Some counties first require mediation. In mediation, the court-appointed mediator evaluates the parties' legal claims, evidence and demands and tries his or her best to get them to settle. Usually, only the attorneys attend the mediation but the parties are required to at least be available by telephone.

If the mediation fails, your case will be scheduled for jury selection in a few months. Note: at this point in the lawsuit, many attorneys now hire mediators from private organizations, usually NAMS or JAMS, to try to settle cases outside the court system; these mediations, which are far more comprehensive than the court’s mediations (which are free) require that the organization be paid for the mediator’s services up front.


On a certain date, your case will be called for jury selection before the trial assignment judge. But this rarely means that the attorneys will be sent out to pick a jury on that date. Expert witnesses may be difficult to schedule and attorneys have their own scheduling conflicts like other jury trials.

There may also be too many older cases on the jury selection list ahead of yours and a limited number of trial judges.

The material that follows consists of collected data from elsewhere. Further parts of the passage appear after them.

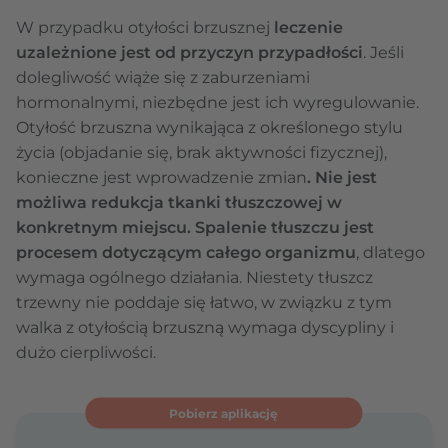
W przypadku otyłości brzusznej
leczenie
uzależnione jest od przyczyn przypadłości
. Jeśli
dolegliwość wiąże się z zaburzeniami
hormonalnymi, niezbędne jest ich wyregulowanie.
Otyłość brzuszna wynikająca z określonego stylu
życia (objadanie się, brak aktywności fizycznej),
konieczne jest wprowadzenie zmian
. Nie jest
możliwa redukcja tkanki tłuszczowej w
konkretnym miejscu. Spalenie tłuszczu jest
procesem dotyczącym całego organizmu
, dlatego
wymaga ogólnego działania. Niestety tłuszcz
trzewny nie poddaje się łatwo, w związku z tym
walka z otyłością brzuszną wymaga dyscypliny i
dużo cierpliwości.
Pobierz aplikację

After repeated jury selection appearances, six months may pass by before the day the attorneys are actually allowed to pick a jury. And in at least one county, even once a jury is selected, weeks pass by before the jury is called back to attend the actual trial because there are no available trial judges.

Once the trial judge is assigned, the trial will usually begin within a few days to a week, depending on the judge's schedule and schedules of expert witnesses.


From one point of view, having to go to trial is a failure because the parties were unable to reach a reasonable settlement. (Books could be written about settlement and negotiation strategies). Sometimes, settlement is just impossible due to unreasonable positions taken by the parties, or most often, defendant(s)’ insurance carrier(s). But here we are. Trial will be stressful.

How long the trial takes depends on many factors, including the complexity of the issues, the quantity of evidence (documents and number of witnesses), and the judge's and witnesses' schedules. The judge's schedule is the most important factor, and a case that should take a few days or a week could stretch out to weeks, even months. Most cases end up settling at some point, whether right after jury selection or up to the time the jury has heard all the evidence and is deciding your case.

Some judges push settlement throughout the trial and others take a hands off approach. Ultimately if there is no settlement, the jury will render its verdict. In civil cases, a verdict in your favor requires the vote of five of six voting jurors on both liability (who was responsible) and damage (how much).